Онегина ждала Владыкина. Она перебирала в памяти все игранные ею женские роли и никак не могла найти подходящей для встречи Владимира.
«А может быть, — думала Ирина Сергеевна, — на этот раз никого не играть? Может быть, Владыкин — мое последнее пристанище. Возможно, это то, что ты так долго искала. Твое счастье… Ты будешь любить и будешь любима».
В темно-малиновом бархатном платье с кружевным воротником Онегина встретила Владыкина мягкой улыбкой и антрацитовым блеском черных глаз.
6Вот уже несколько дней у Миши замечательно бодрое настроение. «Я вступил в полосу везения. Теперь пойдут удачи…» Особенных причин для такого оптимизма не было. Из двадцати рисунков, предложенных им в журналы, приняли только три. Правда, хвалили, выдали аванс, но сказали, что рисунки малоактуальны и непонятны массовому читателю.
О зачислении в университет ранее будущей осени нечего было и думать. Декан физико-математического факультета внимательно выслушал Мишу, но никак не мог понять, почему в отношении Колче надо нарушать правила приема.
— Желающих поступить очень много. Мы ни для кого не делаем исключения. В будущем году, на общих основаниях — милости просим.
Откуда же этот ликующий оптимизм? Откуда эти флейты и валторны? Задуманная картина. Вот что гремело оркестром и создавало впечатление огромной удачи. Он напишет, как Яков Свердлов, решительным движением отстранив председателя Учредительного собрания, взялся за колокольчик. «Первый звонок» — так Миша назовет картину. Это осмысленное название. Первый звонок диктатуры пролетариата. Для Миши это название имело еще свой смысл. Он всегда, начиная новую картину, считал все написанное им до сих пор ученическими упражнениями, а вот сейчас будет настоящее, зрелое. «Мой первый звонок в искусстве». Десятки деталей и подробностей возникали в голове. Колокольчик сиял блеском молодого месяца. Флагом восстаний алел отворот кожаной тужурки Свердлова. «Ну, полный чекист!..» В председателе он изобразит всю подлость, все лицемерие, всю ложь уходящего мира.
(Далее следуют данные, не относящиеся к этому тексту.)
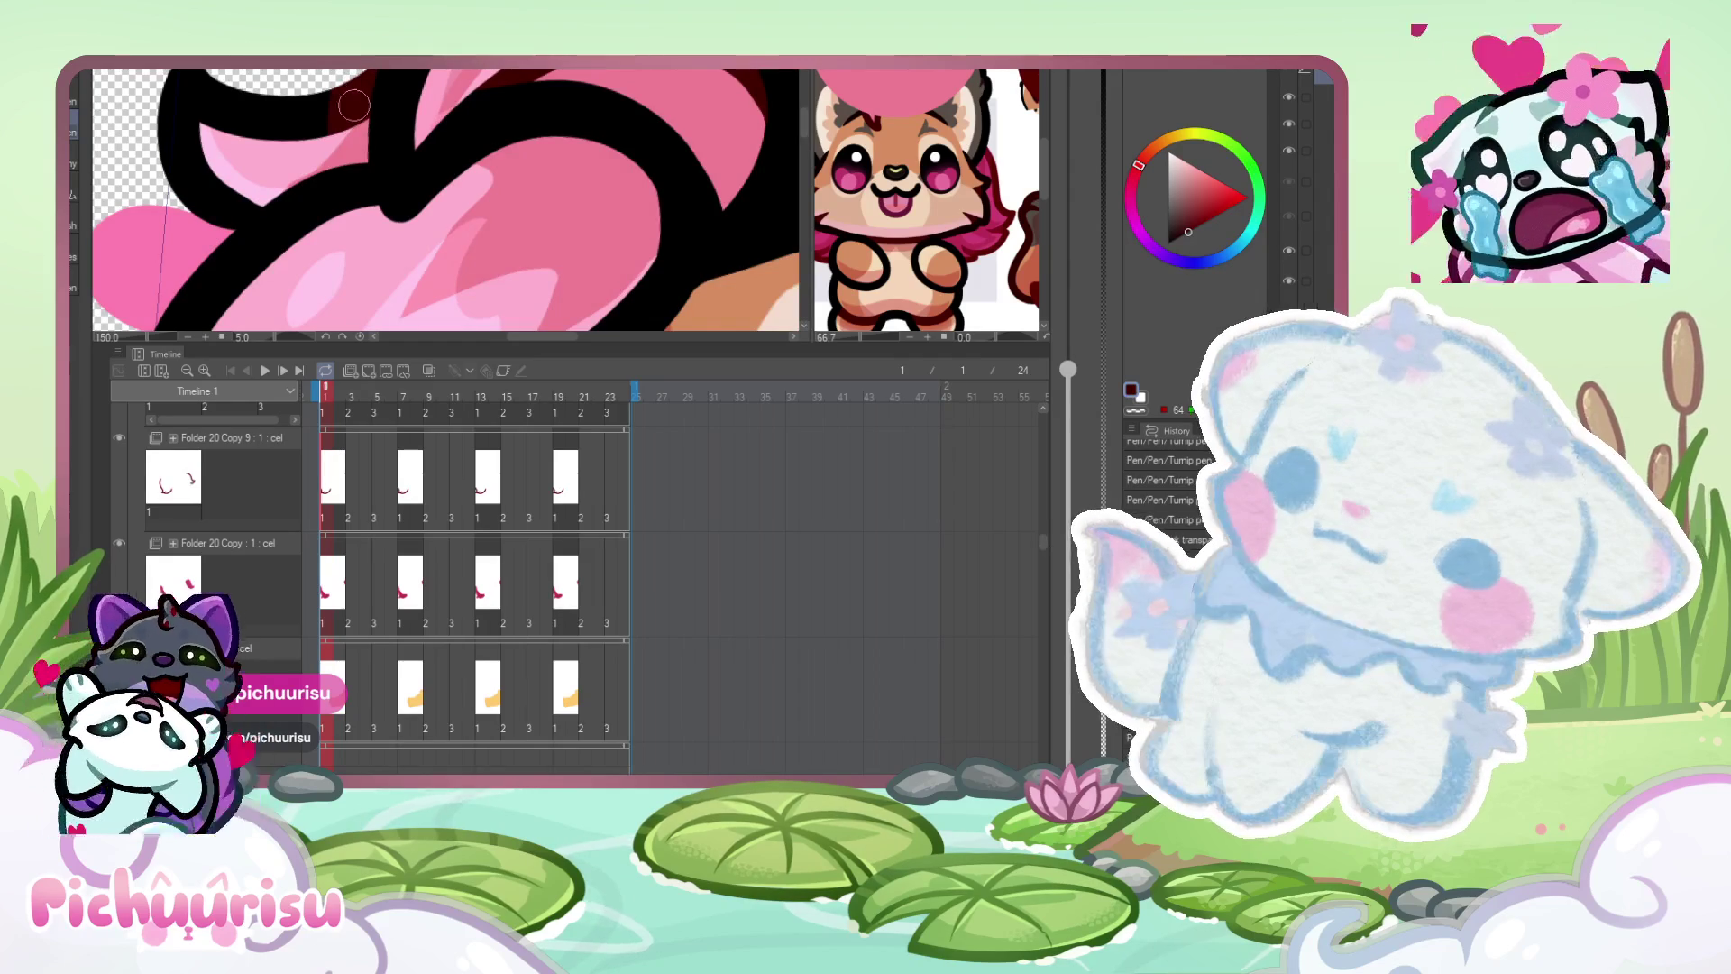
mouse_move(354, 105)
left_mouse_down()
mouse_move(347, 224)
mouse_move(363, 209)
left_mouse_up()
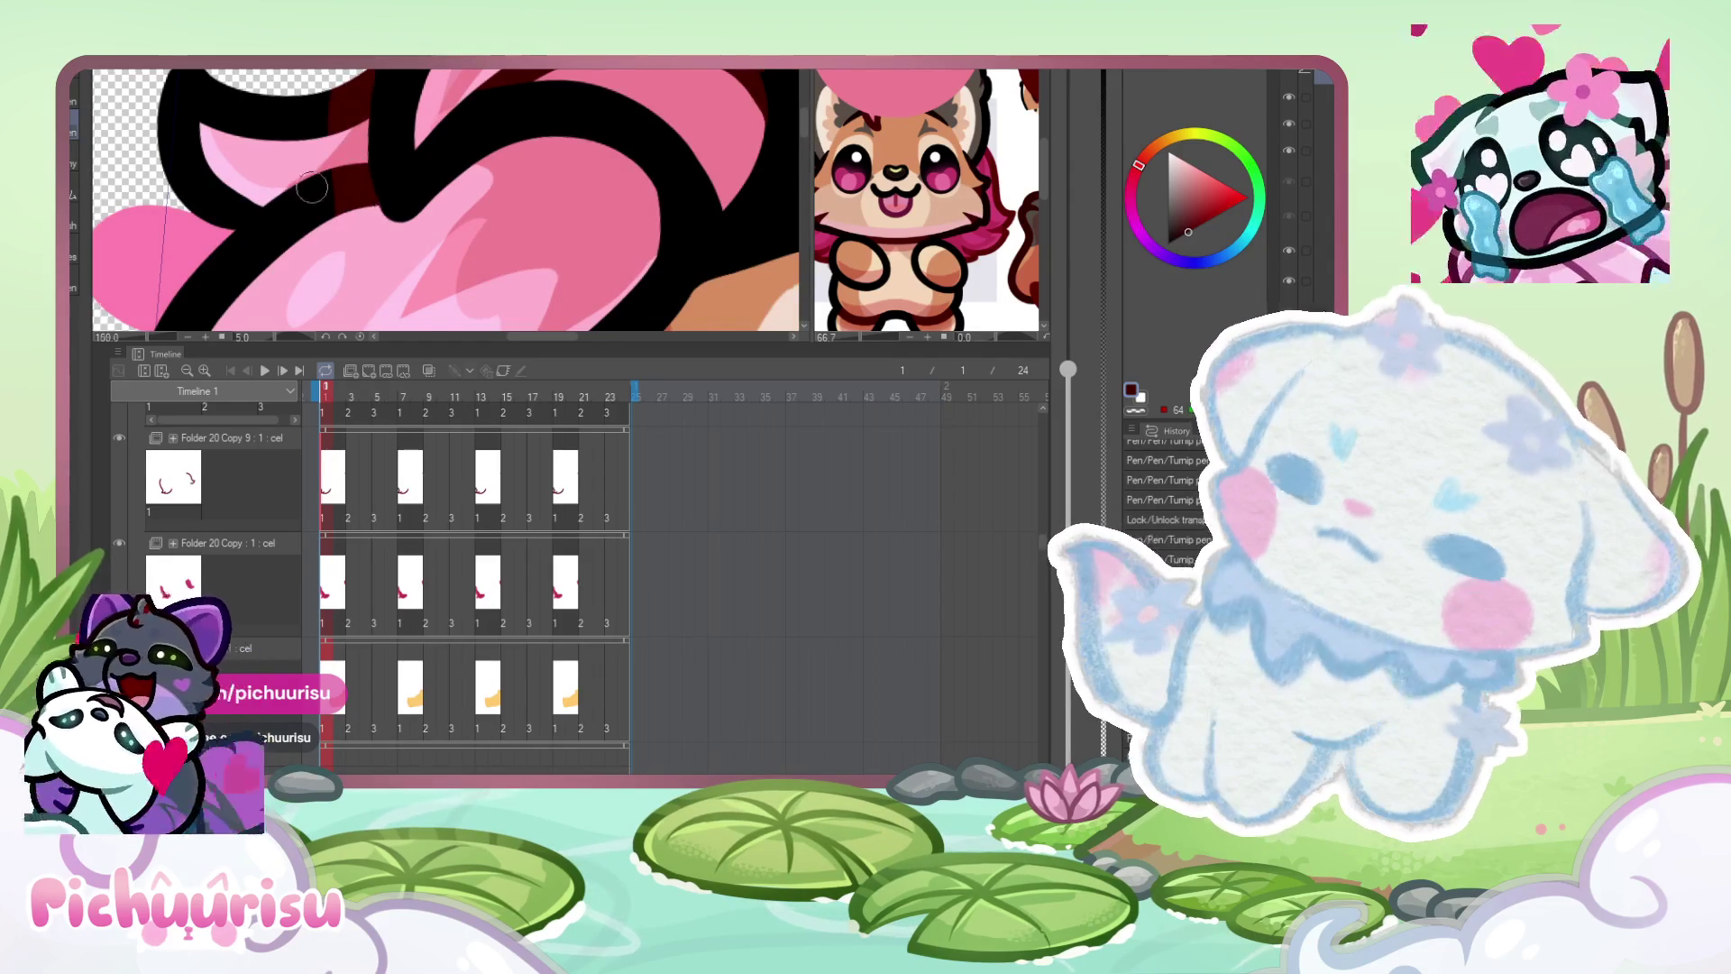
scroll(312, 187, "down", 2)
key("bracketright")
key("bracketright")
key("bracketright")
Неизбежный закат и вместе с тем сопротивление и ненависть. Этот страшный мир… Они б отрубили голову Марксу… Застрелили б Энгельса… Председатель — это тот страшный мир… Сопротивление, ненависть и неизбежный закат… Хотелось немедленно приступить к работе. «Спокойней, Миша, спокойней!» — сдерживал он себя.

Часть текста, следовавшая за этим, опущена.